START Data to examine

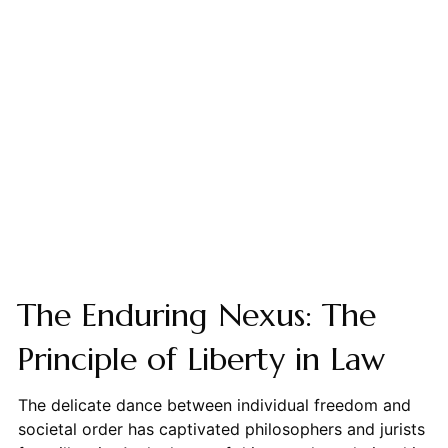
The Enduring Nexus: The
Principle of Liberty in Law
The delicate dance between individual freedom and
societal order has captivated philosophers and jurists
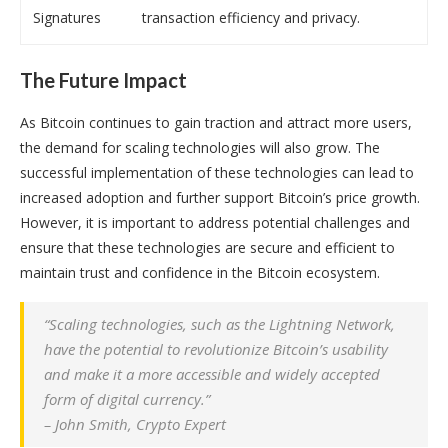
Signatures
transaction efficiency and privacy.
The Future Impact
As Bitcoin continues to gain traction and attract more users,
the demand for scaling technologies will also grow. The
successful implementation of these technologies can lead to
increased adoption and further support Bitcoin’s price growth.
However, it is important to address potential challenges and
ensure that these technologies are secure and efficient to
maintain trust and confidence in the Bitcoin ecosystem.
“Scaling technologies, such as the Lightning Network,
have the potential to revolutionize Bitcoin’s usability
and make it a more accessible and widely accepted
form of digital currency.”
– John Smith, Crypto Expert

END Data to examine
START Data to examine

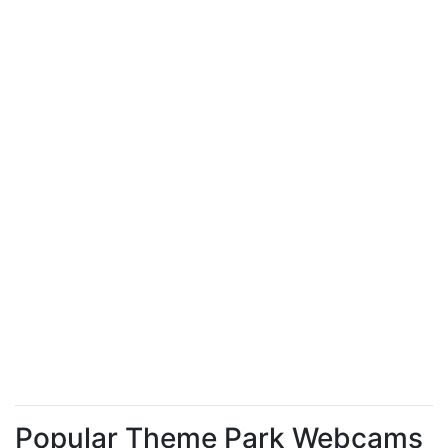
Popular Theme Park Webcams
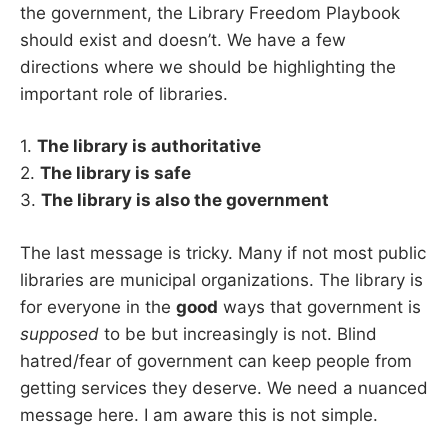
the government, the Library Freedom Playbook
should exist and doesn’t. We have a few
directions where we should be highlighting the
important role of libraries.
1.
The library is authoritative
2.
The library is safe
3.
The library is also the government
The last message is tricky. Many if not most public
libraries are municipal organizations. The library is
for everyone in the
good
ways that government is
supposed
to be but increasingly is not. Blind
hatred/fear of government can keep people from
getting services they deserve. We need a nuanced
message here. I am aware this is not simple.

END Data to examine
START Data to examine

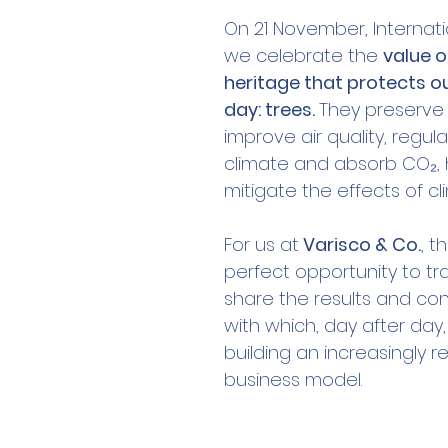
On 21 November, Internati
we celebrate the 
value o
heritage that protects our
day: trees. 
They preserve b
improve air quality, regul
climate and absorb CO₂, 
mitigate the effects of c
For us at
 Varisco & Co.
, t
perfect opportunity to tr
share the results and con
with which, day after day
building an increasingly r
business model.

END Data to examine

» Work instruction:
Copy the lines from the line with "The Enduring Nexus: The" to the line with "societal order has", switching "delicate" for "intricate" and leaving everything else as it is.

» Task solution:
The Enduring Nexus: The
Principle of Liberty in Law
The intricate dance between individual freedom and
societal order has captivated philosophers and jurists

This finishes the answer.